The SB deposits play a big role in pushing down the overall cost of funds for the banks. At a time, when the central bank has upped the ante on repo rates nearly 10 times in one year, banks are at their wits' end in keeping their cost of funds low. Deregulation of SB interest rates is being advocated on the grounds that the real rate of return on SB deposits, at present, is negative.

Therefore, in tune with the present inflation rates, SB rates should also rise and that this can be achieved by deregulation – so goes the argument. But, unless it is raised by about 500 basis points with inflation at around nine per cent, real rate of return on SB deposits will continue to be elusive.

This apart, the suggestion that SB deposits should provide real rates of return is misplaced. Over the last quarter of a century, the SB interest rates in this country have been administered in a band of 3.5-5. Considering the fact that inflation has never been consistently under five per cent, it is clear that this segment of deposits never provided a real rate of return.

The Reserve Bank of India (RBI) has estimated inflation at around nine per cent for the first half of the current financial year. At present, fixed deposits with tenors up to 18 months are earning around 8.25% p.a. So, as oil and food led inflation races away, even fixed deposits will not provide real rate of return, as has been the case many times in the past too, such as the 1991 crisis, when inflation had touched around 17 per cent.

Therefore, the argument SB deposits should provide real rate of return is just not tenable.

Further, the SB product is not exactly placed to maximise returns. Consumers of these services park their floating funds for use over the short or medium term.

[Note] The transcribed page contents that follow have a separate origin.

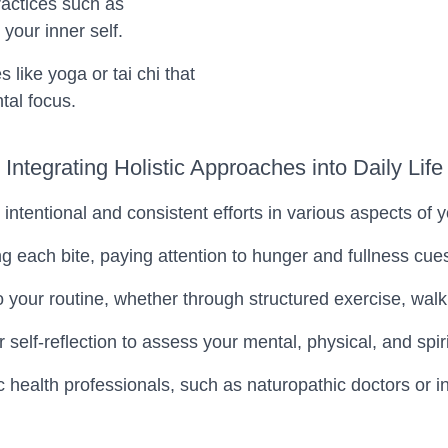
ractices such as
 your inner self.
like yoga or tai chi that
tal focus.
Integrating Holistic Approaches into Daily Life
ntentional and consistent efforts in various aspects of yo
ng each bite, paying attention to hunger and fullness cu
our routine, whether through structured exercise, walkin
ar self-reflection to assess your mental, physical, and s
ic health professionals, such as naturopathic doctors or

It is the service and the ease of operations that drives them into parking their funds in SB and not the rate of return.

Rural, Semi urban markets

Consumer behaviour in use of SB deposits also differs in terms of geography as well as demography. The rural and semi urban markets are more sensitive to interest rates while the metro and urban depositors are less so. The rural markets see fixed deposits in banks as the safest way of parking funds. The flight of SB balances to fixed deposits, with or without deregulation, may be more pronounced in the hinterlands.

urban and metro

In the urban and metro markets, people park funds in SB Accounts more for using them for monthly expenses, equity investments and online purchases and, therefore, keep the account well funded. This is particularly true of the yuppie group with higher disposable incomes and its propensity to indulge in impulsive purchases at point of sale terminals using debit cards. Therefore, consumers associate certain nature of uses (in line with their lifestyles) with the SB account and not necessarily higher rates of return alone.

Again, if banks are forced to raise the SB interest rates either on grounds of competition or on account of it getting pegged to a reference rate which is high, then, banks will have to make good this amount elsewhere.

Since April 2010, SB deposits are paid interest on their daily balances pushing up their cost of funds possibly by 0.5 per cent (or higher) and the recent increase of 0.5 per cent from 3.5-4 per cent, cost has increased by one per cent or more for the banks in about 12 months.

transaction charges

In this scenario, a further increase in SB interest rates, on account of deregulation, will almost certainly lead to transaction charges. The concept of “users pay for services” is still not well set in India and such a change may face resistance from depositors, as many of them are, anyway, not earning much by way of interest.

It is true that there has been no high cost rate war consequent upon the deregulation of term deposit rates and that the market has matured. But, if SB deposit rates are deregulated, banks whose current account savings account (CASA) deposits' proportion is low in their total deposits, might quote aggressive rates to build a strong SB kitty.

CASA–driven

While every bank today is CASA–driven, the new generation private sector banks, being the pioneering protagonists of CASA led growth, may find the going tough by way of loss of SB deposits to other banks quoting more or face the compulsion to raise their own SB rates.

However, those Banks that quote high might face a double whammy – if the SB portfolio does not grow significantly, they will end up pushing their cost of funds. So, banks which feel that they would be better off if this interest rate is deregulated and pegged to some reference rate (reverse repo rate as suggested by most) would do well to think again.

If the RBI is now sitting on the horns of the Hamletian dilemma of deregulation or administration of SB interest rates, the one simple question that they have to ask themselves before deciding in favour of deregulation is this: Is it at all necessary to open this Pandora's box now? Does not mythology tell us that it could well lead to chaos? SB interest rates, therefore, are best left administered and where they are even if it sounds unfashionable at a time when most have fallen in line, if not in love, with the idea of free markets.

(The writer is Vice-President, Axis Bank. The views expressed are his own and personal.)